• [Instructions for the task]: Nothing in the records below should be altered in the copy, although the pictures must be left out.

(Change listing data)
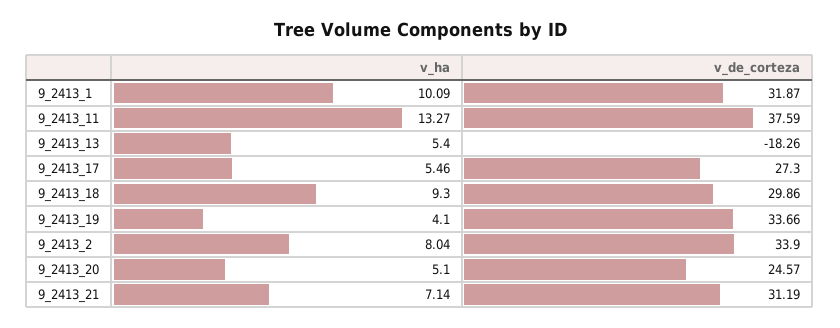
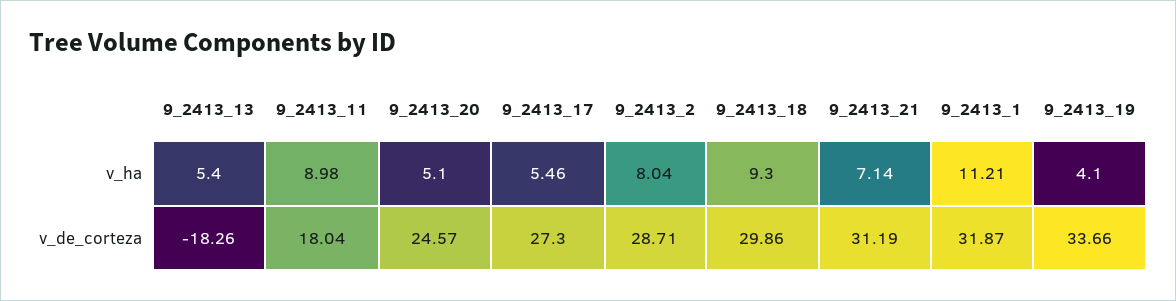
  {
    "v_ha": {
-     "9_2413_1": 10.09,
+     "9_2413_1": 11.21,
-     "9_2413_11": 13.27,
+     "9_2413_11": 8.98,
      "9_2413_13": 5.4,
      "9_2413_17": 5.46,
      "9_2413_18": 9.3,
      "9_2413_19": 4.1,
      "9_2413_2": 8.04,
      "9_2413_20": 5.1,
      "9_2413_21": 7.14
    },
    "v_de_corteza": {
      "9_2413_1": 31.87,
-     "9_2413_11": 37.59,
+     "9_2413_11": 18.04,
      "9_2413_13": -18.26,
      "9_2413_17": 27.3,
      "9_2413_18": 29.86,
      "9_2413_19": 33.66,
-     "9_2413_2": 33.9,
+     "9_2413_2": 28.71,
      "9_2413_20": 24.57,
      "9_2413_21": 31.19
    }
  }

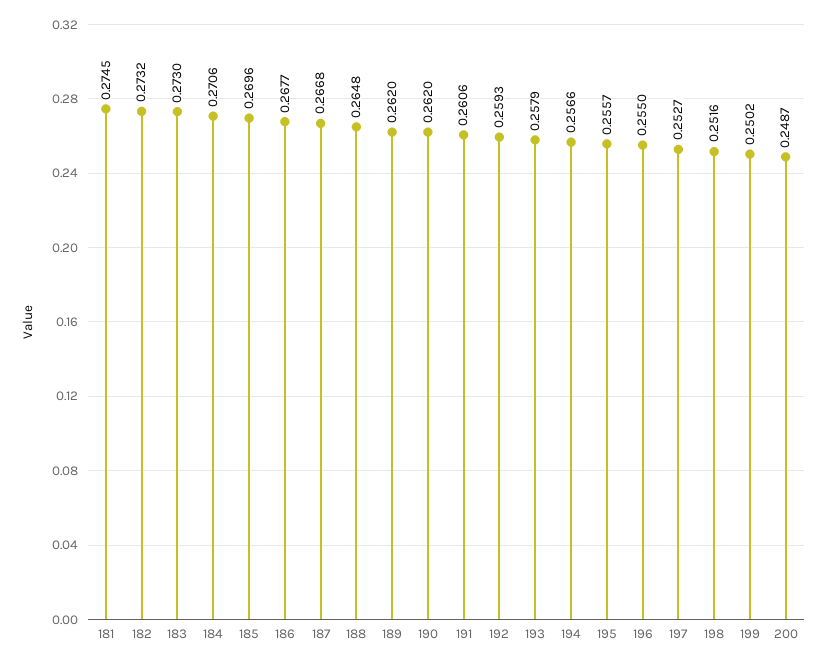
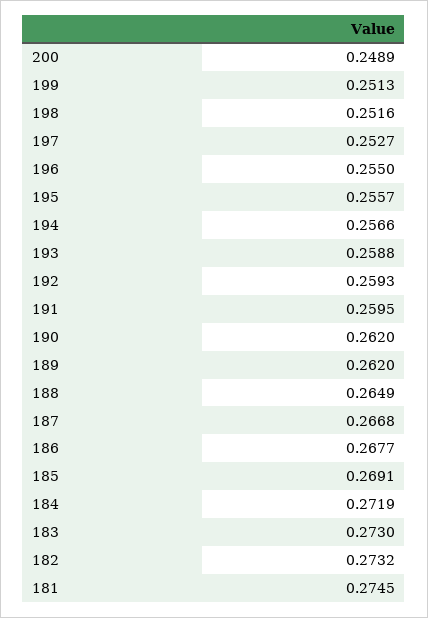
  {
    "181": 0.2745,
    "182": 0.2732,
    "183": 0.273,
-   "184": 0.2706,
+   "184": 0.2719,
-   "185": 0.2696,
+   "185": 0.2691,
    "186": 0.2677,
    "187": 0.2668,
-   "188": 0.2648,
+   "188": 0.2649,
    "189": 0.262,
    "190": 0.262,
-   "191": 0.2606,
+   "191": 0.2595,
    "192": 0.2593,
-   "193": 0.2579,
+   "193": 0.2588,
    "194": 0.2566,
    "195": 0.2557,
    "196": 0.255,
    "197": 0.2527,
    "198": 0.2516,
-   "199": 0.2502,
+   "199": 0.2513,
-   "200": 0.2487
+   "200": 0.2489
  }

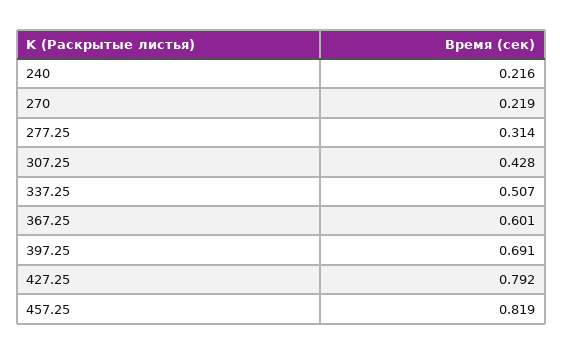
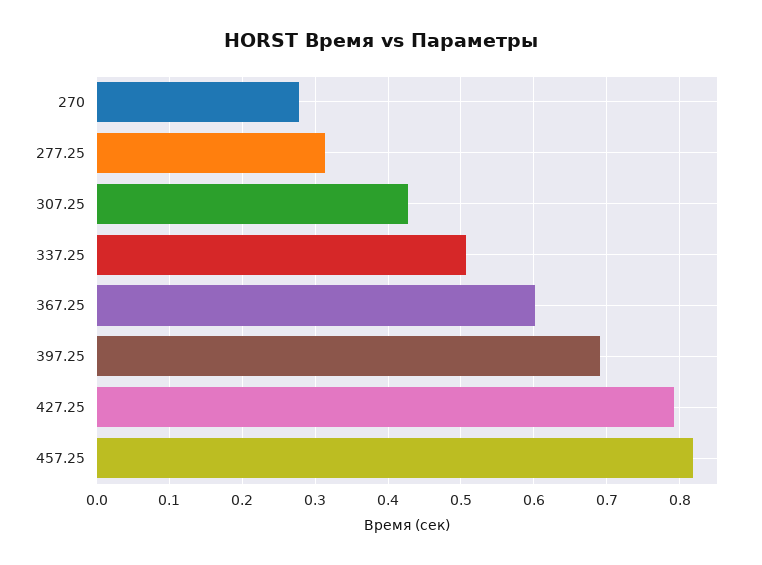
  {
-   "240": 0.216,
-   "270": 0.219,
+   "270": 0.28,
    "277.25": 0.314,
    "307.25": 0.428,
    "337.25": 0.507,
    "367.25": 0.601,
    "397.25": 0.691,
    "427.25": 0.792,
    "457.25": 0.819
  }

• [Solution for this exercise]:
  {
    "v_ha": {
-     "9_2413_1": 10.09,
+     "9_2413_1": 11.21,
-     "9_2413_11": 13.27,
+     "9_2413_11": 8.98,
      "9_2413_13": 5.4,
      "9_2413_17": 5.46,
      "9_2413_18": 9.3,
      "9_2413_19": 4.1,
      "9_2413_2": 8.04,
      "9_2413_20": 5.1,
      "9_2413_21": 7.14
    },
    "v_de_corteza": {
      "9_2413_1": 31.87,
-     "9_2413_11": 37.59,
+     "9_2413_11": 18.04,
      "9_2413_13": -18.26,
      "9_2413_17": 27.3,
      "9_2413_18": 29.86,
      "9_2413_19": 33.66,
-     "9_2413_2": 33.9,
+     "9_2413_2": 28.71,
      "9_2413_20": 24.57,
      "9_2413_21": 31.19
    }
  }

  {
    "181": 0.2745,
    "182": 0.2732,
    "183": 0.273,
-   "184": 0.2706,
+   "184": 0.2719,
-   "185": 0.2696,
+   "185": 0.2691,
    "186": 0.2677,
    "187": 0.2668,
-   "188": 0.2648,
+   "188": 0.2649,
    "189": 0.262,
    "190": 0.262,
-   "191": 0.2606,
+   "191": 0.2595,
    "192": 0.2593,
-   "193": 0.2579,
+   "193": 0.2588,
    "194": 0.2566,
    "195": 0.2557,
    "196": 0.255,
    "197": 0.2527,
    "198": 0.2516,
-   "199": 0.2502,
+   "199": 0.2513,
-   "200": 0.2487
+   "200": 0.2489
  }

  {
-   "240": 0.216,
-   "270": 0.219,
+   "270": 0.28,
    "277.25": 0.314,
    "307.25": 0.428,
    "337.25": 0.507,
    "367.25": 0.601,
    "397.25": 0.691,
    "427.25": 0.792,
    "457.25": 0.819
  }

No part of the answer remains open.